Mr Stocker continued: “The Labour manifesto was short on detail and depth and when the party has been questioned on future agriculture budgets has responded that we need more understanding of the value and benefits of investments to date. NSA agrees with this but we are also strongly of the opinion that current budgets are inadequate given the urgency of many challenges ahead. We urgently need wider and deeper impact assessments of the new farming and environmental schemes as well as more complete recognition of public goods delivery – including food production as a public good.

“It is imperative there is not another U-turn in policy for the industry, instead existing policy needs to be built upon and fundamental issues raised by the wider industry addressed.”

Country Land and Business Association (CLA) president Victoria Vyvyan congratulated Labour on its victory, and said: "The new government must listen to and learn from the rural community, as farmers and rural business owners can so often provide the solutions to the problems that government faces. We will work with ministers constructively, and perhaps at times robustly, in pursuit of a strong rural economy.

“The new government must hit the ground running. From providing certainty around the farming budget to overhauling the archaic planning system, it needs to go for growth with a robust and ambitious strategy for the countryside.

“The rural economy is 16 per cent less productive than the national average, and closing that gap could add £43bn to UK GVA. With the right support, rural businesses can generate growth, creating good jobs and prosperity for every community.”

Guy Coggrave, managing director of GSC Grays meanwhile, said the result and potential tax shifts could impact land and farm sales in Northern England.

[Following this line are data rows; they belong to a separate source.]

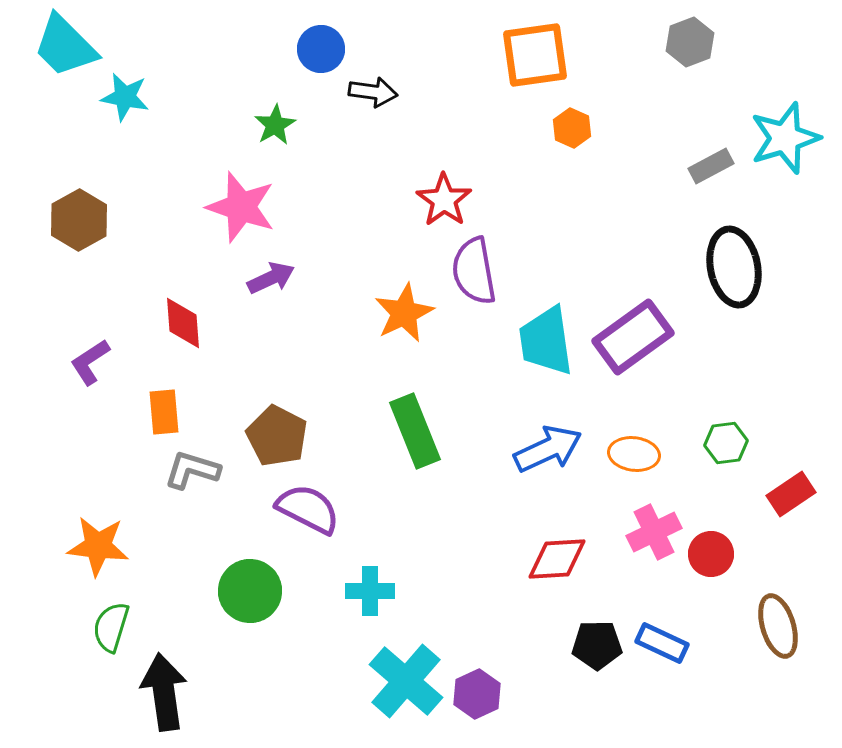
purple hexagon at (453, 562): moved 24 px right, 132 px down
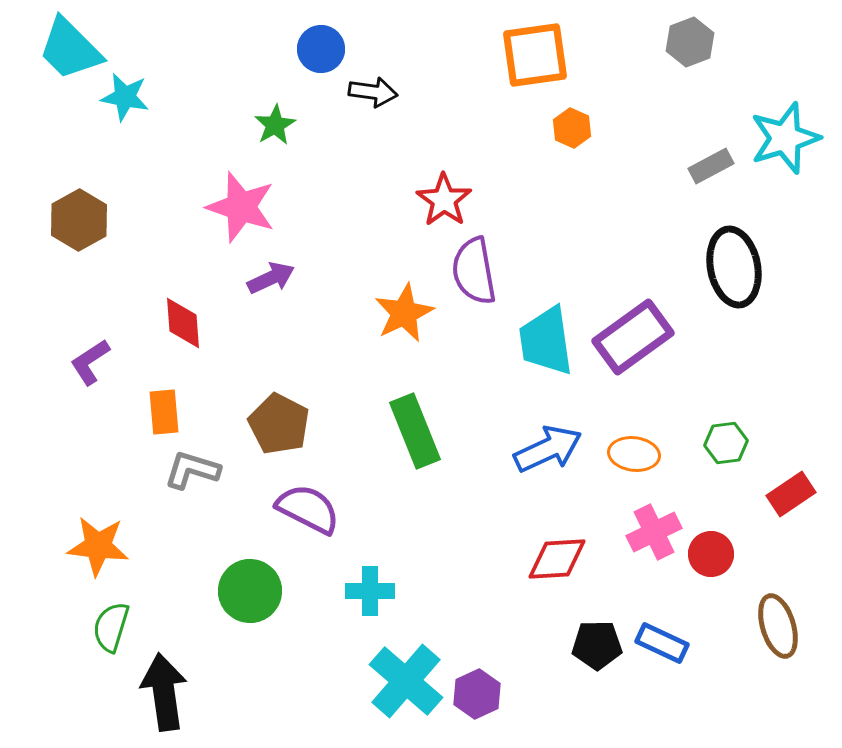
cyan trapezoid at (65, 46): moved 5 px right, 3 px down
brown pentagon at (277, 436): moved 2 px right, 12 px up
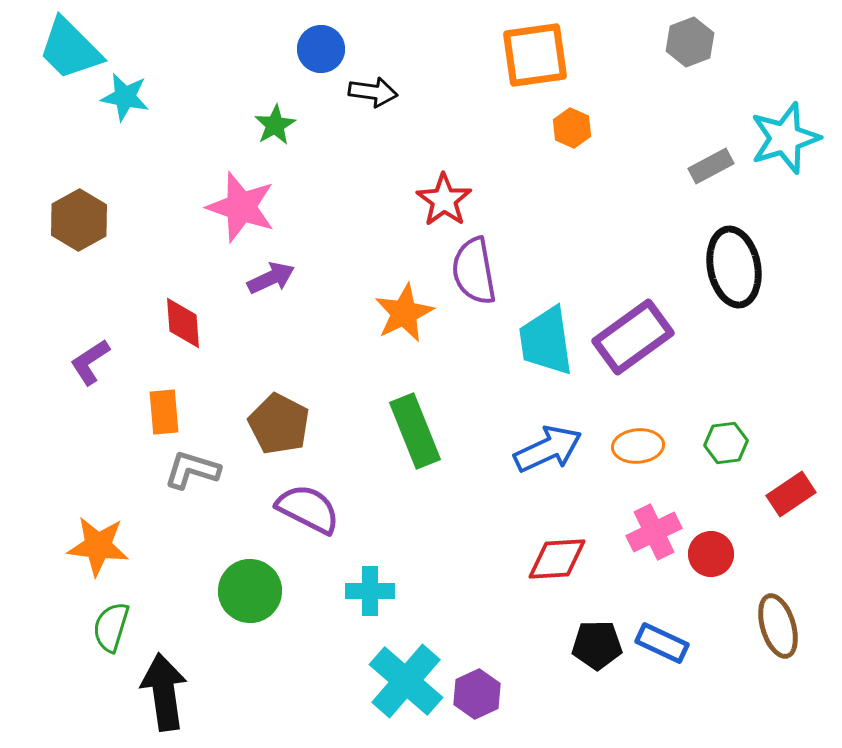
orange ellipse at (634, 454): moved 4 px right, 8 px up; rotated 12 degrees counterclockwise
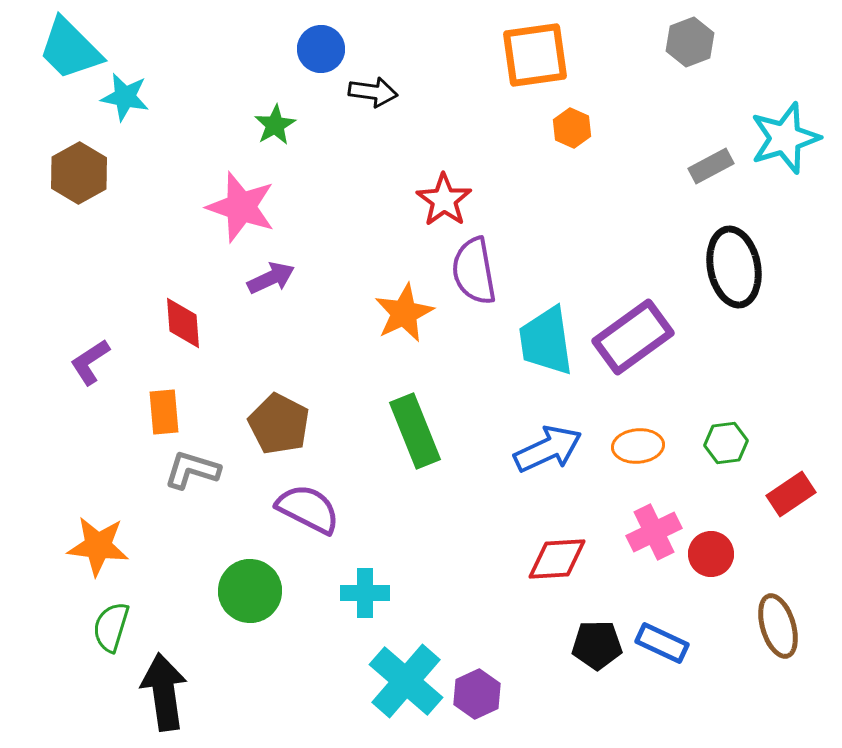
brown hexagon at (79, 220): moved 47 px up
cyan cross at (370, 591): moved 5 px left, 2 px down
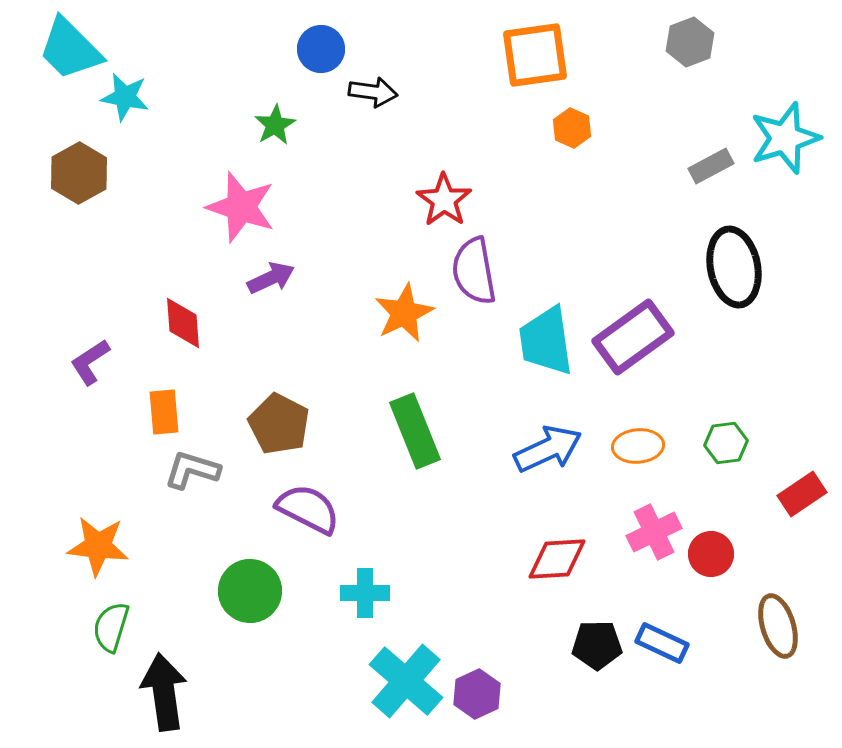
red rectangle at (791, 494): moved 11 px right
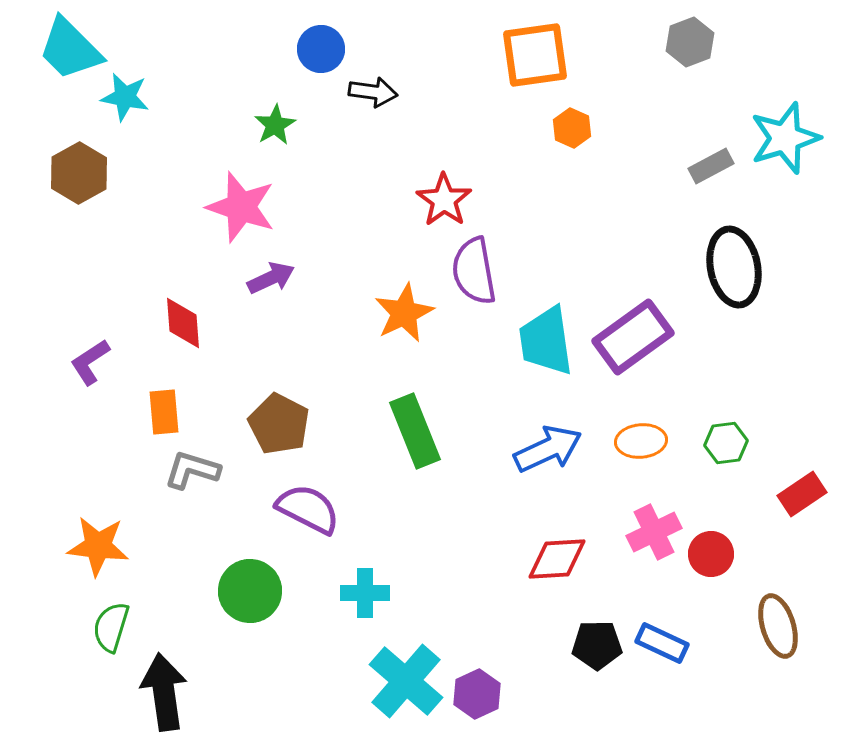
orange ellipse at (638, 446): moved 3 px right, 5 px up
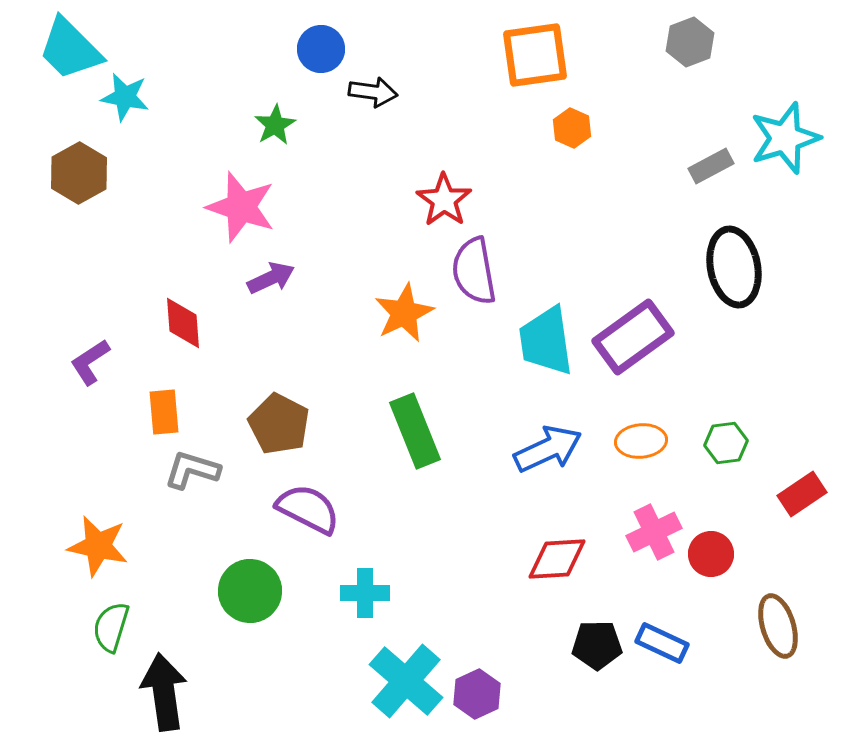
orange star at (98, 546): rotated 6 degrees clockwise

“The farmland market in the North is currently experiencing increased activity, despite there being a shortage of good-sized arable or commercial farms coming to market," he said. "Supply and demand are roughly balanced, but it would not take much to tip this balance, especially with factors like debt reduction and changes in farming policy playing a significant role.

“Potential increases in Capital Gains Tax or the removal of Agricultural Property Relief (APR) could further impact the market. Business Property Relief (BPR) is hoped to remain unchanged, but if APR is modified, landowners must ensure their farms are active enterprises to benefit from this relief. Farmers are increasingly using specialist advice focusing on profitability and sustainability of their farm businesses, which is the essence of the Defra funded Farming Business Advice Service (FBAS) we have delivered to over 1,000 farming enterprises this year.

“The majority of bare land sales in the North are highly localised, often depending on neighbouring interests looking to expand their enterprise while those buyers with an environmental agenda have become more selective, recognising they have sometimes overpaid in the past. Demand for larger arable and more commercial units remains strong.

“The quality and presentation of farms is increasingly important and for those who are considering selling, it is advisable to act promptly to make the most of what currently remains a favourable tax regime, which many commentators anticipate will change this autumn or next spring.”